You can download the 2013 ACS 1-year PUMS data for Illinois Housing Unit Records here:
You can also access documentation for the PUMS dataset, including the Data Dictionary, here:
You are to create a program in Python that performs the following using the matplotlib and pandas packages:
- Loads the csv file that contains the PUMS dataset (assume it’s in the current directory) and create a DataFrame object from it.
- Create a figure with 2×2 subplots. The required subplots are as follows:
Upper Left Subplot – Pie chart containing the number of household records for different values of the HHL (household language) attribute. The plot should have no wedge labels, but should have a legend in the upper left corner. The pie needs to be rotated appropriately (see example figure on last page).
Upper Right Subplot – Histogram of HINCP (household income) with KDE plot superimposed. You should use a log scale on the x-axis with log-spaced bins (HINT: use np.logspace).
Lower Left Subplot – Bar chart of Thousands of Households for each VEH (vehicles available) value (exclude NaN). Make sure to use the WGTP value to count how many households are represented by each household record and divide the sum by 1000.
Lower Right Subplot – Scatter plot of TAXP (property taxes) vs. VALP (property value). Make sure to convert TAXP into the appropriate numeric value, using the lower bound of the interval (e.g. 2 -> $1, 16 -> $700, …). Use WGTP as the size of each marker, ‘o’ as the marker type, and MRGP (first mortgage payment) as the color value. Add a colorbar.
- Display the figure and save it in a file called ‘pums.png’
- The name of your source code file should be py. All your code should be within a single file.
- You need to use the pandas DataFrame object for storing data and matplotlib for visualization.
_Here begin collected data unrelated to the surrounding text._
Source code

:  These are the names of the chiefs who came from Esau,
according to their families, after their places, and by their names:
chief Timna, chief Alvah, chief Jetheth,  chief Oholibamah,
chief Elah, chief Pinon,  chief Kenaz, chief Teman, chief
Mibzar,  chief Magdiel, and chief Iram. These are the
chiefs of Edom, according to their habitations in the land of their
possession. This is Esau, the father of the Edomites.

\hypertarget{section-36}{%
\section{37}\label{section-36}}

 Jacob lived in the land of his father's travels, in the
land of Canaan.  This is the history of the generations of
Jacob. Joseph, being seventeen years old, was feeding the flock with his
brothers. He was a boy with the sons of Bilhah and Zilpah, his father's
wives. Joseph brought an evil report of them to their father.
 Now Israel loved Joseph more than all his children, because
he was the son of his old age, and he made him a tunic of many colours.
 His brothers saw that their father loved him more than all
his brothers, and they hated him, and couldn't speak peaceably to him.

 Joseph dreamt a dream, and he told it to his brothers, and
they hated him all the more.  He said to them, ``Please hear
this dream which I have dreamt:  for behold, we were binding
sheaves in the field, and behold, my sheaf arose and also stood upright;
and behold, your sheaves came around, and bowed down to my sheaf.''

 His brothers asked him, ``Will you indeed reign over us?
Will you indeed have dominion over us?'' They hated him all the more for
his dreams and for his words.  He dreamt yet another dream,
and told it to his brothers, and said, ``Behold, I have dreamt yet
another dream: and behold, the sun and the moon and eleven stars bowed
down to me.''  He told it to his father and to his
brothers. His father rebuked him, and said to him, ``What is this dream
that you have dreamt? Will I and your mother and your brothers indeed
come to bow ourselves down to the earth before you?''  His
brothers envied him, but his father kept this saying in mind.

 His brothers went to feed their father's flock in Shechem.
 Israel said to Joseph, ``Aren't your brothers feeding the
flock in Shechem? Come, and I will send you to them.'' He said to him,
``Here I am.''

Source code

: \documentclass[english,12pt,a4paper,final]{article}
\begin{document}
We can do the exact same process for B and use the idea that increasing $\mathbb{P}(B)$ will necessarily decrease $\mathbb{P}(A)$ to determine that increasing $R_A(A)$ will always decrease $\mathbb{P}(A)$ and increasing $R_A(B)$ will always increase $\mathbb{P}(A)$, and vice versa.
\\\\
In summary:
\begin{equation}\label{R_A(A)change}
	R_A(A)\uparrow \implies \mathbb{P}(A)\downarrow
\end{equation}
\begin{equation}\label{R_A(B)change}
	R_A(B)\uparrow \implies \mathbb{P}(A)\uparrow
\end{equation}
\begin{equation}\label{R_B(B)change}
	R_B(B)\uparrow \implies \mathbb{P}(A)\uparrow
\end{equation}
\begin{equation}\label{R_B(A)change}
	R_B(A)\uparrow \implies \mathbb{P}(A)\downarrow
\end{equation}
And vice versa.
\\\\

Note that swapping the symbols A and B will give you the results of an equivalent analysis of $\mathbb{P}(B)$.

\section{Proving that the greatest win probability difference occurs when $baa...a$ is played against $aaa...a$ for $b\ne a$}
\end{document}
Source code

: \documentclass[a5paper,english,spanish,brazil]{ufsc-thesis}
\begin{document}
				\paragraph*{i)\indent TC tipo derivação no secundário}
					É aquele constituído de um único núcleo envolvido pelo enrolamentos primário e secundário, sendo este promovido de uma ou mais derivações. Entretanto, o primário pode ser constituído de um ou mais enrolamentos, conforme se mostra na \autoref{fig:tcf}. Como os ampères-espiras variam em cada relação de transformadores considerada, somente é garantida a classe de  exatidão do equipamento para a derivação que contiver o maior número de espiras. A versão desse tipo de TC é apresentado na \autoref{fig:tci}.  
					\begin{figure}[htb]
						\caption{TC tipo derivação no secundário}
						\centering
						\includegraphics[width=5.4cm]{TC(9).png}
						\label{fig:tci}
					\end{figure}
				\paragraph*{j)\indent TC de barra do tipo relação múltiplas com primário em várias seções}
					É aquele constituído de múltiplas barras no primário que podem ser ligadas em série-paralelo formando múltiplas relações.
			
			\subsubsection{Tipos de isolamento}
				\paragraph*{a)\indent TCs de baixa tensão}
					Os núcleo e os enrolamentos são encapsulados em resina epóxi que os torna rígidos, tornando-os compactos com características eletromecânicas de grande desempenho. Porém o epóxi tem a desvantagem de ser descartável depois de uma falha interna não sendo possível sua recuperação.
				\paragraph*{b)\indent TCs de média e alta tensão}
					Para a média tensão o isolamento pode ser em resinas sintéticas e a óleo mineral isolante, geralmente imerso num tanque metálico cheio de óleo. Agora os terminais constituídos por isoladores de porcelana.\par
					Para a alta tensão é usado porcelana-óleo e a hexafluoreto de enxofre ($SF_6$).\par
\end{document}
- Your code should follow good coding practices, including good use of whitespace and use of both inline and block comments.
- You need to use meaningful identifier names that conform to standard naming conventions.
- At the top of each file, you need to put in a block comment with the following information: your name, date, course name, semester, and assignment name.
- The output image file should exactly match the sample output shown on the last page.
What to Turn In
You will turn in the single vispums.py file using BlackBoard.